==== Extrato dos registros ====

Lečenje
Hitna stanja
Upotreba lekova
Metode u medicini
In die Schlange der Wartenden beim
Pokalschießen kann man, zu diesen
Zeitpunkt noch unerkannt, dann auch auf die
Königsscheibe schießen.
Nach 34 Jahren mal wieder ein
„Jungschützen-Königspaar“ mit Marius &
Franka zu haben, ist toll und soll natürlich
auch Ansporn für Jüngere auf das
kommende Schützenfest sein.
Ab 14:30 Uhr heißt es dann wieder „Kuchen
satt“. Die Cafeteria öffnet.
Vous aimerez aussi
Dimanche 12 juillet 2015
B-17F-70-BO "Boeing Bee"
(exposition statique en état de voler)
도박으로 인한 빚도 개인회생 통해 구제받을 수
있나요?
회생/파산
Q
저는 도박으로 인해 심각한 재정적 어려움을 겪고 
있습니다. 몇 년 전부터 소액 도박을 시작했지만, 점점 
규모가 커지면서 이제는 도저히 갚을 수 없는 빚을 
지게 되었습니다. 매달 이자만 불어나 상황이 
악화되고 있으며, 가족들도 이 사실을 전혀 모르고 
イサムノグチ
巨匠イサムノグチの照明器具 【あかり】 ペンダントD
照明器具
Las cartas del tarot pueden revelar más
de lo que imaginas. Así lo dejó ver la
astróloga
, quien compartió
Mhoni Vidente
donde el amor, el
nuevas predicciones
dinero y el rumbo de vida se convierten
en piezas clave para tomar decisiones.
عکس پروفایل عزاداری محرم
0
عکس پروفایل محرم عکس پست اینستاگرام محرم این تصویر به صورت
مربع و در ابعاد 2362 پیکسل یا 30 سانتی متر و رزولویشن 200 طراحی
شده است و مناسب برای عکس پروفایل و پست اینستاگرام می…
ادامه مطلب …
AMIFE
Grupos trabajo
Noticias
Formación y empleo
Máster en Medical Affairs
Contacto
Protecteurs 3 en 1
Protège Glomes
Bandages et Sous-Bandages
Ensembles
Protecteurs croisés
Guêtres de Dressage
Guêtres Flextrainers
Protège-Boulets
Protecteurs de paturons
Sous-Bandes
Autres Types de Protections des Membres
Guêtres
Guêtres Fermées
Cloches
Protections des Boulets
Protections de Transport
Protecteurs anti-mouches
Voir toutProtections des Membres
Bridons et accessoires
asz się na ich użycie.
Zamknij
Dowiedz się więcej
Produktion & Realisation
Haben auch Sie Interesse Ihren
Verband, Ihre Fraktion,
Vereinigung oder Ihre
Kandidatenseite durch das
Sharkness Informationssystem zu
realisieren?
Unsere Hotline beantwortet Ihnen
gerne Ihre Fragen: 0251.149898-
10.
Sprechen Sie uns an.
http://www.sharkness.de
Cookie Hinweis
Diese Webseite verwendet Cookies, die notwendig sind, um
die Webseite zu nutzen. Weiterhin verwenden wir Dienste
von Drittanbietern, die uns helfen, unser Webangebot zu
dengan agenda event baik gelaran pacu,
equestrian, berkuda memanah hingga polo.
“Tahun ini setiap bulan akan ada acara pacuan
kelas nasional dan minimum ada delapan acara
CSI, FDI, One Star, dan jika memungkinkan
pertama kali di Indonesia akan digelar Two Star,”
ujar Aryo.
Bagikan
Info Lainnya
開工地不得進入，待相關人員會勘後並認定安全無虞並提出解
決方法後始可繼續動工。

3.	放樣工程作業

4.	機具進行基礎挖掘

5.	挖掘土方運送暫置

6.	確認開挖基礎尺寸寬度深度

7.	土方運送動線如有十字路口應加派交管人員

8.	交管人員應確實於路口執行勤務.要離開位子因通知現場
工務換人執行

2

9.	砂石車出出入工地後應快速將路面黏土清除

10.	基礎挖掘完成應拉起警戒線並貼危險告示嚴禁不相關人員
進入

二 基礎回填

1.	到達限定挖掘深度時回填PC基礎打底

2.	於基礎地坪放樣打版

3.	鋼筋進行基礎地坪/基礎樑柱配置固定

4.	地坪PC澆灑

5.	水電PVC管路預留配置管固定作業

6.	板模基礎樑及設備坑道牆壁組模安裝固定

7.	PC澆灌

====

Reproduza, sem qualquer alteração, todas as linhas de texto dos registros acima, na mesma ordem em que aparecem.

Resposta escrita:
Lečenje
Hitna stanja
Upotreba lekova
Metode u medicini
In die Schlange der Wartenden beim
Pokalschießen kann man, zu diesen
Zeitpunkt noch unerkannt, dann auch auf die
Königsscheibe schießen.
Nach 34 Jahren mal wieder ein
„Jungschützen-Königspaar“ mit Marius &
Franka zu haben, ist toll und soll natürlich
auch Ansporn für Jüngere auf das
kommende Schützenfest sein.
Ab 14:30 Uhr heißt es dann wieder „Kuchen
satt“. Die Cafeteria öffnet.
Vous aimerez aussi
Dimanche 12 juillet 2015
B-17F-70-BO "Boeing Bee"
(exposition statique en état de voler)
도박으로 인한 빚도 개인회생 통해 구제받을 수
있나요?
회생/파산
Q
저는 도박으로 인해 심각한 재정적 어려움을 겪고 
있습니다. 몇 년 전부터 소액 도박을 시작했지만, 점점 
규모가 커지면서 이제는 도저히 갚을 수 없는 빚을 
지게 되었습니다. 매달 이자만 불어나 상황이 
악화되고 있으며, 가족들도 이 사실을 전혀 모르고 
イサムノグチ
巨匠イサムノグチの照明器具 【あかり】 ペンダントD
照明器具
Las cartas del tarot pueden revelar más
de lo que imaginas. Así lo dejó ver la
astróloga
, quien compartió
Mhoni Vidente
donde el amor, el
nuevas predicciones
dinero y el rumbo de vida se convierten
en piezas clave para tomar decisiones.
عکس پروفایل عزاداری محرم
0
عکس پروفایل محرم عکس پست اینستاگرام محرم این تصویر به صورت
مربع و در ابعاد 2362 پیکسل یا 30 سانتی متر و رزولویشن 200 طراحی
شده است و مناسب برای عکس پروفایل و پست اینستاگرام می…
ادامه مطلب …
AMIFE
Grupos trabajo
Noticias
Formación y empleo
Máster en Medical Affairs
Contacto
Protecteurs 3 en 1
Protège Glomes
Bandages et Sous-Bandages
Ensembles
Protecteurs croisés
Guêtres de Dressage
Guêtres Flextrainers
Protège-Boulets
Protecteurs de paturons
Sous-Bandes
Autres Types de Protections des Membres
Guêtres
Guêtres Fermées
Cloches
Protections des Boulets
Protections de Transport
Protecteurs anti-mouches
Voir toutProtections des Membres
Bridons et accessoires
asz się na ich użycie.
Zamknij
Dowiedz się więcej
Produktion & Realisation
Haben auch Sie Interesse Ihren
Verband, Ihre Fraktion,
Vereinigung oder Ihre
Kandidatenseite durch das
Sharkness Informationssystem zu
realisieren?
Unsere Hotline beantwortet Ihnen
gerne Ihre Fragen: 0251.149898-
10.
Sprechen Sie uns an.
http://www.sharkness.de
Cookie Hinweis
Diese Webseite verwendet Cookies, die notwendig sind, um
die Webseite zu nutzen. Weiterhin verwenden wir Dienste
von Drittanbietern, die uns helfen, unser Webangebot zu
dengan agenda event baik gelaran pacu,
equestrian, berkuda memanah hingga polo.
“Tahun ini setiap bulan akan ada acara pacuan
kelas nasional dan minimum ada delapan acara
CSI, FDI, One Star, dan jika memungkinkan
pertama kali di Indonesia akan digelar Two Star,”
ujar Aryo.
Bagikan
Info Lainnya
開工地不得進入，待相關人員會勘後並認定安全無虞並提出解
決方法後始可繼續動工。

3.	放樣工程作業

4.	機具進行基礎挖掘

5.	挖掘土方運送暫置

6.	確認開挖基礎尺寸寬度深度

7.	土方運送動線如有十字路口應加派交管人員

8.	交管人員應確實於路口執行勤務.要離開位子因通知現場
工務換人執行

2

9.	砂石車出出入工地後應快速將路面黏土清除

10.	基礎挖掘完成應拉起警戒線並貼危險告示嚴禁不相關人員
進入

二 基礎回填

1.	到達限定挖掘深度時回填PC基礎打底

2.	於基礎地坪放樣打版

3.	鋼筋進行基礎地坪/基礎樑柱配置固定

4.	地坪PC澆灑

5.	水電PVC管路預留配置管固定作業

6.	板模基礎樑及設備坑道牆壁組模安裝固定

7.	PC澆灌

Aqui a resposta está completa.